─── Provided material
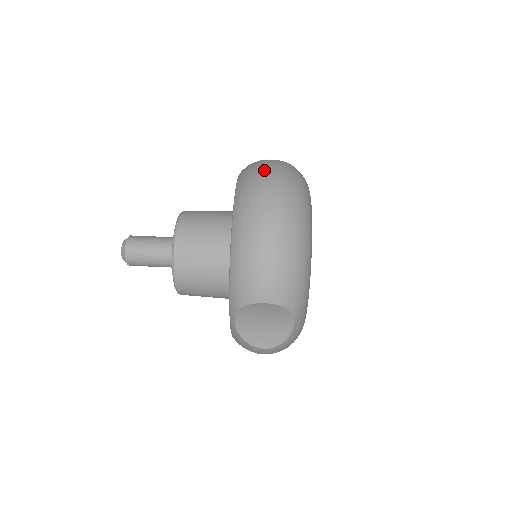
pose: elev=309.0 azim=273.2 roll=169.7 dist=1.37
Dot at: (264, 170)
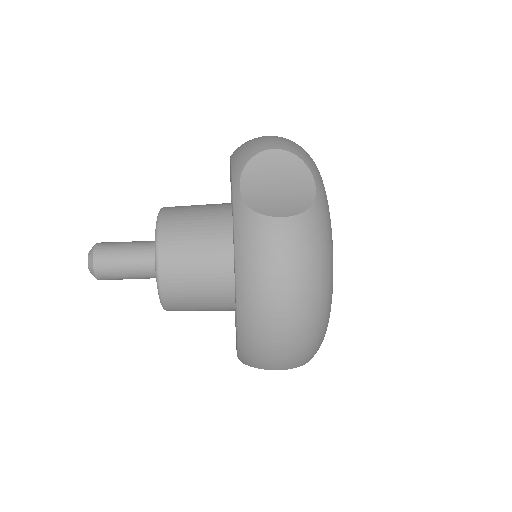
Dot at: occluded
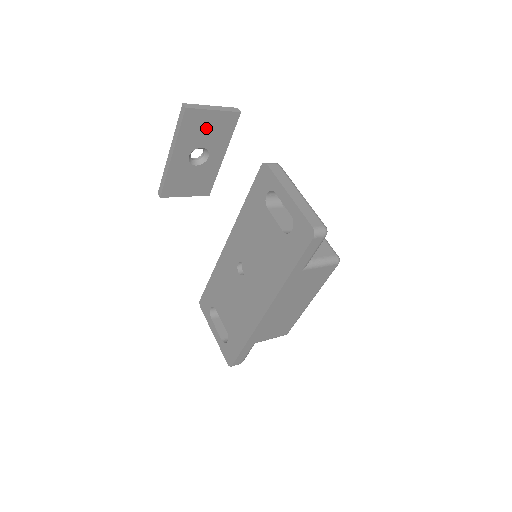
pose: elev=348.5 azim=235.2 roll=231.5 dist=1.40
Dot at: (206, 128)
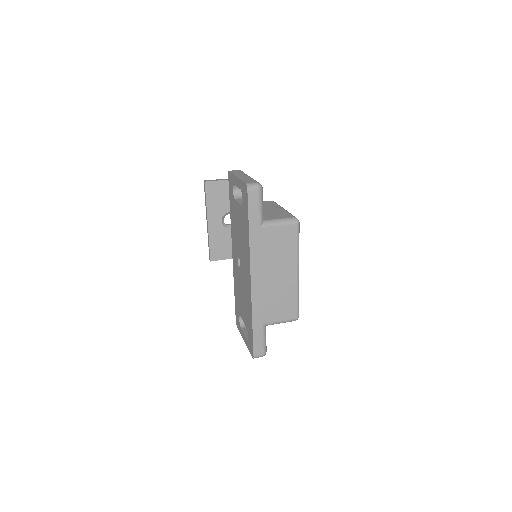
Dot at: (227, 195)
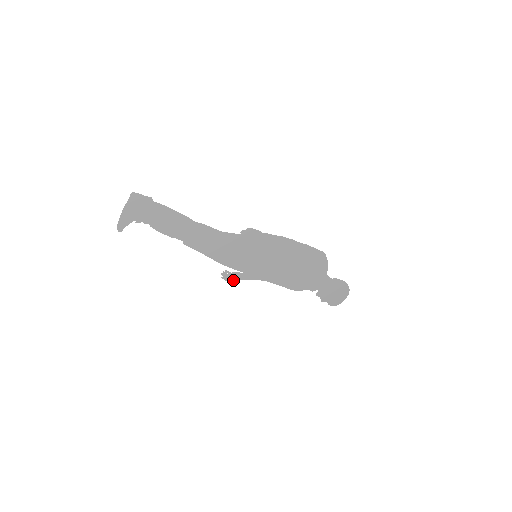
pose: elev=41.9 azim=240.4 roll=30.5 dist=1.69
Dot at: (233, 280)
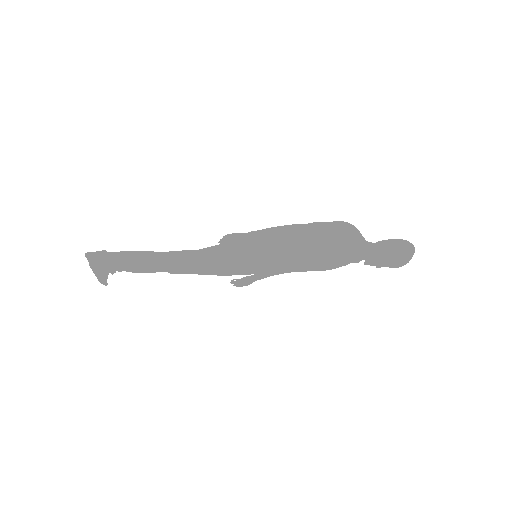
Dot at: (248, 284)
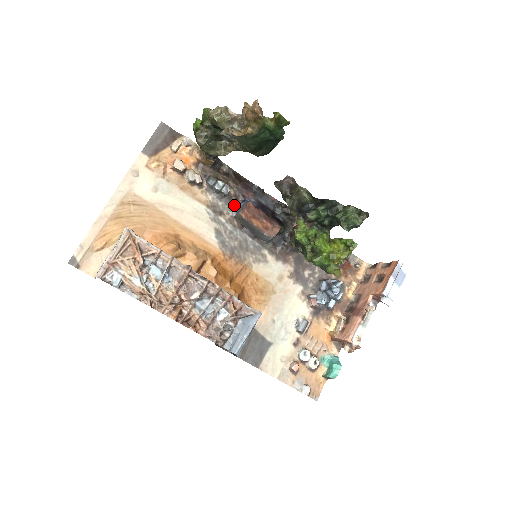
──────
Please rewrite every line of the data with "pose" renamed to "camera" and nothing else changed, leaving out the pictures.

camera: elev=309.0 azim=273.2 roll=169.7 dist=1.37
Dot at: (264, 170)
Dot at: occluded
camera: elev=348.5 azim=235.2 roll=231.5 dist=1.40
Dot at: (206, 128)
Dot at: (227, 195)
camera: elev=41.9 azim=240.4 roll=30.5 dist=1.69
Dot at: (233, 280)
Dot at: (248, 284)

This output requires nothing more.